Find unique row in DataFrame


#1

Hi All,

I am finding unique rows in a DataFrame and get number of repeat of unique rows, I could get by this:

t=DataFrame(a=rand(1:5,20),b=rand([:x,:y,:z],20))
ut=unique(t)

Int[countnz([t[j,:]==ut[i,:] for j in 1:size(t,1)]) for i in 1:size(ut,1)]

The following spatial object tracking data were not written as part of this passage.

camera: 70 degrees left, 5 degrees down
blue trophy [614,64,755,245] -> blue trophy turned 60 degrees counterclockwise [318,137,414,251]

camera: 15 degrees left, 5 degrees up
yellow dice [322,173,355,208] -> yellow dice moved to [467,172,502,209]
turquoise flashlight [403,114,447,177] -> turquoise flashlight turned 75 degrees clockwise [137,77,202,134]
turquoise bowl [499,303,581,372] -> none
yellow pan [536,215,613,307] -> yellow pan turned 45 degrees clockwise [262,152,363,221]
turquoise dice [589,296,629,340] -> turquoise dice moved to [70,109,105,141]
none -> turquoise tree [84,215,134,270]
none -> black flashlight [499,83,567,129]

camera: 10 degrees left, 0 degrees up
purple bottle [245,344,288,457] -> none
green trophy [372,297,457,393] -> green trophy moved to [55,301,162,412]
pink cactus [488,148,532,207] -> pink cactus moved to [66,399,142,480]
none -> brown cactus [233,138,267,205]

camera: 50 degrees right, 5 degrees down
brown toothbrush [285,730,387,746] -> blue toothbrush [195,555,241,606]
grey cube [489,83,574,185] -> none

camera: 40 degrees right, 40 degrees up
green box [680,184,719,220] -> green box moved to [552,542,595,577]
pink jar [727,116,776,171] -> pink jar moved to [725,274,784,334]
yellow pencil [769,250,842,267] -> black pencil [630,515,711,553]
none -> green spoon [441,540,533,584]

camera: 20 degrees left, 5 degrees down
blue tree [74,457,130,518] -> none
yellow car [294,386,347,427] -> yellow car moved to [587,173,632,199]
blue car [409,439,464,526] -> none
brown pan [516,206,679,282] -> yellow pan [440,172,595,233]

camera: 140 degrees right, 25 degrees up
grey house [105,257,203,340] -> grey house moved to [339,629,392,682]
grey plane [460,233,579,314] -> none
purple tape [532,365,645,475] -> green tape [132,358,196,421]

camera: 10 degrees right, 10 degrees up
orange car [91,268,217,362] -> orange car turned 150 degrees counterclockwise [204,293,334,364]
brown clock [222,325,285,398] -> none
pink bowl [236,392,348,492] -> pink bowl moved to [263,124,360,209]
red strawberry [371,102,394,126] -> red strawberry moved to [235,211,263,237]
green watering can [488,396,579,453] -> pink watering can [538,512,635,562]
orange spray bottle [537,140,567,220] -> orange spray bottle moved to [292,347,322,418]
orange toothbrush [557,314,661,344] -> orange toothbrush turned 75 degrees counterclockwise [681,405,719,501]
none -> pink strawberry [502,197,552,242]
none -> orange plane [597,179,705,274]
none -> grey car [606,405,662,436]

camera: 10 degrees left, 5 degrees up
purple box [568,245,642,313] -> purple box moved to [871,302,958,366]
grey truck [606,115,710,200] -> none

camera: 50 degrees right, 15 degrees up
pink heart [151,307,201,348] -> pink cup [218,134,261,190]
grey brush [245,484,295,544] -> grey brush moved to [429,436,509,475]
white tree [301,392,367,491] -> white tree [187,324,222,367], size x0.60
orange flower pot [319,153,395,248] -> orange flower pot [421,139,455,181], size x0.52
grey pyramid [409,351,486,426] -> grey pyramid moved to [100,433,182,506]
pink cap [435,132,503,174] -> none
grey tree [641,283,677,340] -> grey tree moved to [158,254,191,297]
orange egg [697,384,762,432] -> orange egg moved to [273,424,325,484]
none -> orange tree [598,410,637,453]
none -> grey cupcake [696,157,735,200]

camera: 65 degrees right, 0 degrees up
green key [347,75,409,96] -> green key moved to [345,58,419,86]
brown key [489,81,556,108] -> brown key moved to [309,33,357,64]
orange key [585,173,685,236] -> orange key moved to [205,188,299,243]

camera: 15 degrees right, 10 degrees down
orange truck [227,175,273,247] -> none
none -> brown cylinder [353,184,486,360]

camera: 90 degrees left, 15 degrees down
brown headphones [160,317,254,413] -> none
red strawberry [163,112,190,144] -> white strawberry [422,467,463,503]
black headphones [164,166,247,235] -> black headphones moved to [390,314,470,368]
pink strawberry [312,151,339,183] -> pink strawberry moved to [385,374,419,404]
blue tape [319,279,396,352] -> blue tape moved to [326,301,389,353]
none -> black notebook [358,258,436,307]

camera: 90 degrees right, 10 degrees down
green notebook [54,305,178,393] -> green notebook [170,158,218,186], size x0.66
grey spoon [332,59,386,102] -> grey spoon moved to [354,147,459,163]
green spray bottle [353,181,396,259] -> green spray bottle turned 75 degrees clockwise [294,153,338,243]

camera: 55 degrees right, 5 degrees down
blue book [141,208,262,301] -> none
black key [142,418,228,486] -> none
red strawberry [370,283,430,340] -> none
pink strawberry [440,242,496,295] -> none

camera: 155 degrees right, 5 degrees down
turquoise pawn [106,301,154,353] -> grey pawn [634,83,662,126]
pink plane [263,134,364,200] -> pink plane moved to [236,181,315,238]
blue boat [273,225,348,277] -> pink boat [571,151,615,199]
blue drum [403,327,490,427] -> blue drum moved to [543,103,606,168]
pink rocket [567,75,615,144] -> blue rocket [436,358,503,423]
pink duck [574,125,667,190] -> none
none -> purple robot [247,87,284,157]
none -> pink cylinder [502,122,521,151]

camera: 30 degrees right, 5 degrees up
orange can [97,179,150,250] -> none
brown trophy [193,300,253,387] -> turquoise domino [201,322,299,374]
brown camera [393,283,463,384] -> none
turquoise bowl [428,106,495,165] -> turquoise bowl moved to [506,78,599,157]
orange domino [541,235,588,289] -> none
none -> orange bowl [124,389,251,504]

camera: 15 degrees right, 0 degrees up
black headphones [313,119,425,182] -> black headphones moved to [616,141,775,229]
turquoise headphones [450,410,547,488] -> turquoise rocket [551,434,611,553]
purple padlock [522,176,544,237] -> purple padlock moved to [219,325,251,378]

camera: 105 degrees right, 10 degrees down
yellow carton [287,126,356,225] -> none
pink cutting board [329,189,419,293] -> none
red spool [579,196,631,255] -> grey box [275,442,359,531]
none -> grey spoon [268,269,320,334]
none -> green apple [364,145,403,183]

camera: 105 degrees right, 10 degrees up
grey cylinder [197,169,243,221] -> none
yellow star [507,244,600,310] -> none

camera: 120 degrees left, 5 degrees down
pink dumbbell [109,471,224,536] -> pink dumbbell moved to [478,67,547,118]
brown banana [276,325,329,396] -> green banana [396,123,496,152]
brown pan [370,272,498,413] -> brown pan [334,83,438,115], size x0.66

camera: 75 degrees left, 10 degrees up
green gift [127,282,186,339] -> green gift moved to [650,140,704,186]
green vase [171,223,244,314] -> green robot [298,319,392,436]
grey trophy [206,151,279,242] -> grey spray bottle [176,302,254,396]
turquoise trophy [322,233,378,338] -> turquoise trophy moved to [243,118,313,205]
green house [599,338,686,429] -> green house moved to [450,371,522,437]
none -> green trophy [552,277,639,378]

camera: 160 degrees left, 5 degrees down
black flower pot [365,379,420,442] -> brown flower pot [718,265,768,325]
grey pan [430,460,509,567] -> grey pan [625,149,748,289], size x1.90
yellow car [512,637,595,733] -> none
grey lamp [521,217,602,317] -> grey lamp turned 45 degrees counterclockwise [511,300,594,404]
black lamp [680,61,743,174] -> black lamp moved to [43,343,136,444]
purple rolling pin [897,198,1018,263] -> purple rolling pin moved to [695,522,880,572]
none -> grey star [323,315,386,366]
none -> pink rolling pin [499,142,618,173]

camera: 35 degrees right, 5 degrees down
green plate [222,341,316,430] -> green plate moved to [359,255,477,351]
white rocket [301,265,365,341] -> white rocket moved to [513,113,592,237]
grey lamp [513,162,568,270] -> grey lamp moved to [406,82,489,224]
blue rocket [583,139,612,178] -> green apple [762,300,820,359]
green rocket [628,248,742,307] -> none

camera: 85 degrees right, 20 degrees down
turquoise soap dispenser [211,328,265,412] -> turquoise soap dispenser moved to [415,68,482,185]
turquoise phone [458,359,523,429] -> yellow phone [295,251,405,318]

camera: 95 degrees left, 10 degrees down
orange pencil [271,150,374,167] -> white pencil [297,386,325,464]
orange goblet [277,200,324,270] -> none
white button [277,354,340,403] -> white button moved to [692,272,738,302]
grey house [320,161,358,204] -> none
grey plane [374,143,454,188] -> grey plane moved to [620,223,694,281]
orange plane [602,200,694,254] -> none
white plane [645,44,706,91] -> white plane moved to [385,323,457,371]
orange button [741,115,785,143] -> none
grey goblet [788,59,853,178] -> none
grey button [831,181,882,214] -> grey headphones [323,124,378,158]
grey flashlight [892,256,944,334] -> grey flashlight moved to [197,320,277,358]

but I am wondering if there are more clean way, such as

Int[countnz(t.==r) for r in t]
or
Int[countnz(t.==r) for r in eachrow(t)]

right now, none of the above works, however it came to me as a natural way to broadcast each row and compare.

any thoughts?


#2

You can do this with a grouped operation

# you can group with a vector of symbols, so use all names in the DataFrame
by(t, names(t)) do # do is an easy way to do an anonymous function
       DataFrame(m = length(d[:a])) # just choose any column
end

With DataFramesMeta and Lazy, which is closest to R’s chaining imo, you can do

using DataFramesMeta, Lazy
t = @> t begin
    @by(names(t), n_copies = length(:a))
end

#3

@genauguy thanks for the tip, split-apply-combine is more elegant.


#4

@genauguy
btw, how do I get the indices of each row in grouped DataFrame, so that I can index back to the original ungrouped DataFrame. like this:

[find([t[j,:]==ut[i,:] for j in 1:size(t,1)]) for i in 1:size(ut,1)]

#5

Comparing rows across DataFrames is less straightforward than I thought, but it might be easier on master, I’m not sure.

Here’s the DataFramesMeta way:

t[:rownum] = [i for i in nrow(t)]
ut = @> t begin
     @by([:a,:b], places = [[i for i in :rownum]])
end

#6

@genauguy thanks, I did it this way:

cols=names(t)
t[:I] = 1:nrow(t)
by(t, cols,g->DataFrame(n=size(g,1), i=[g[:i]]))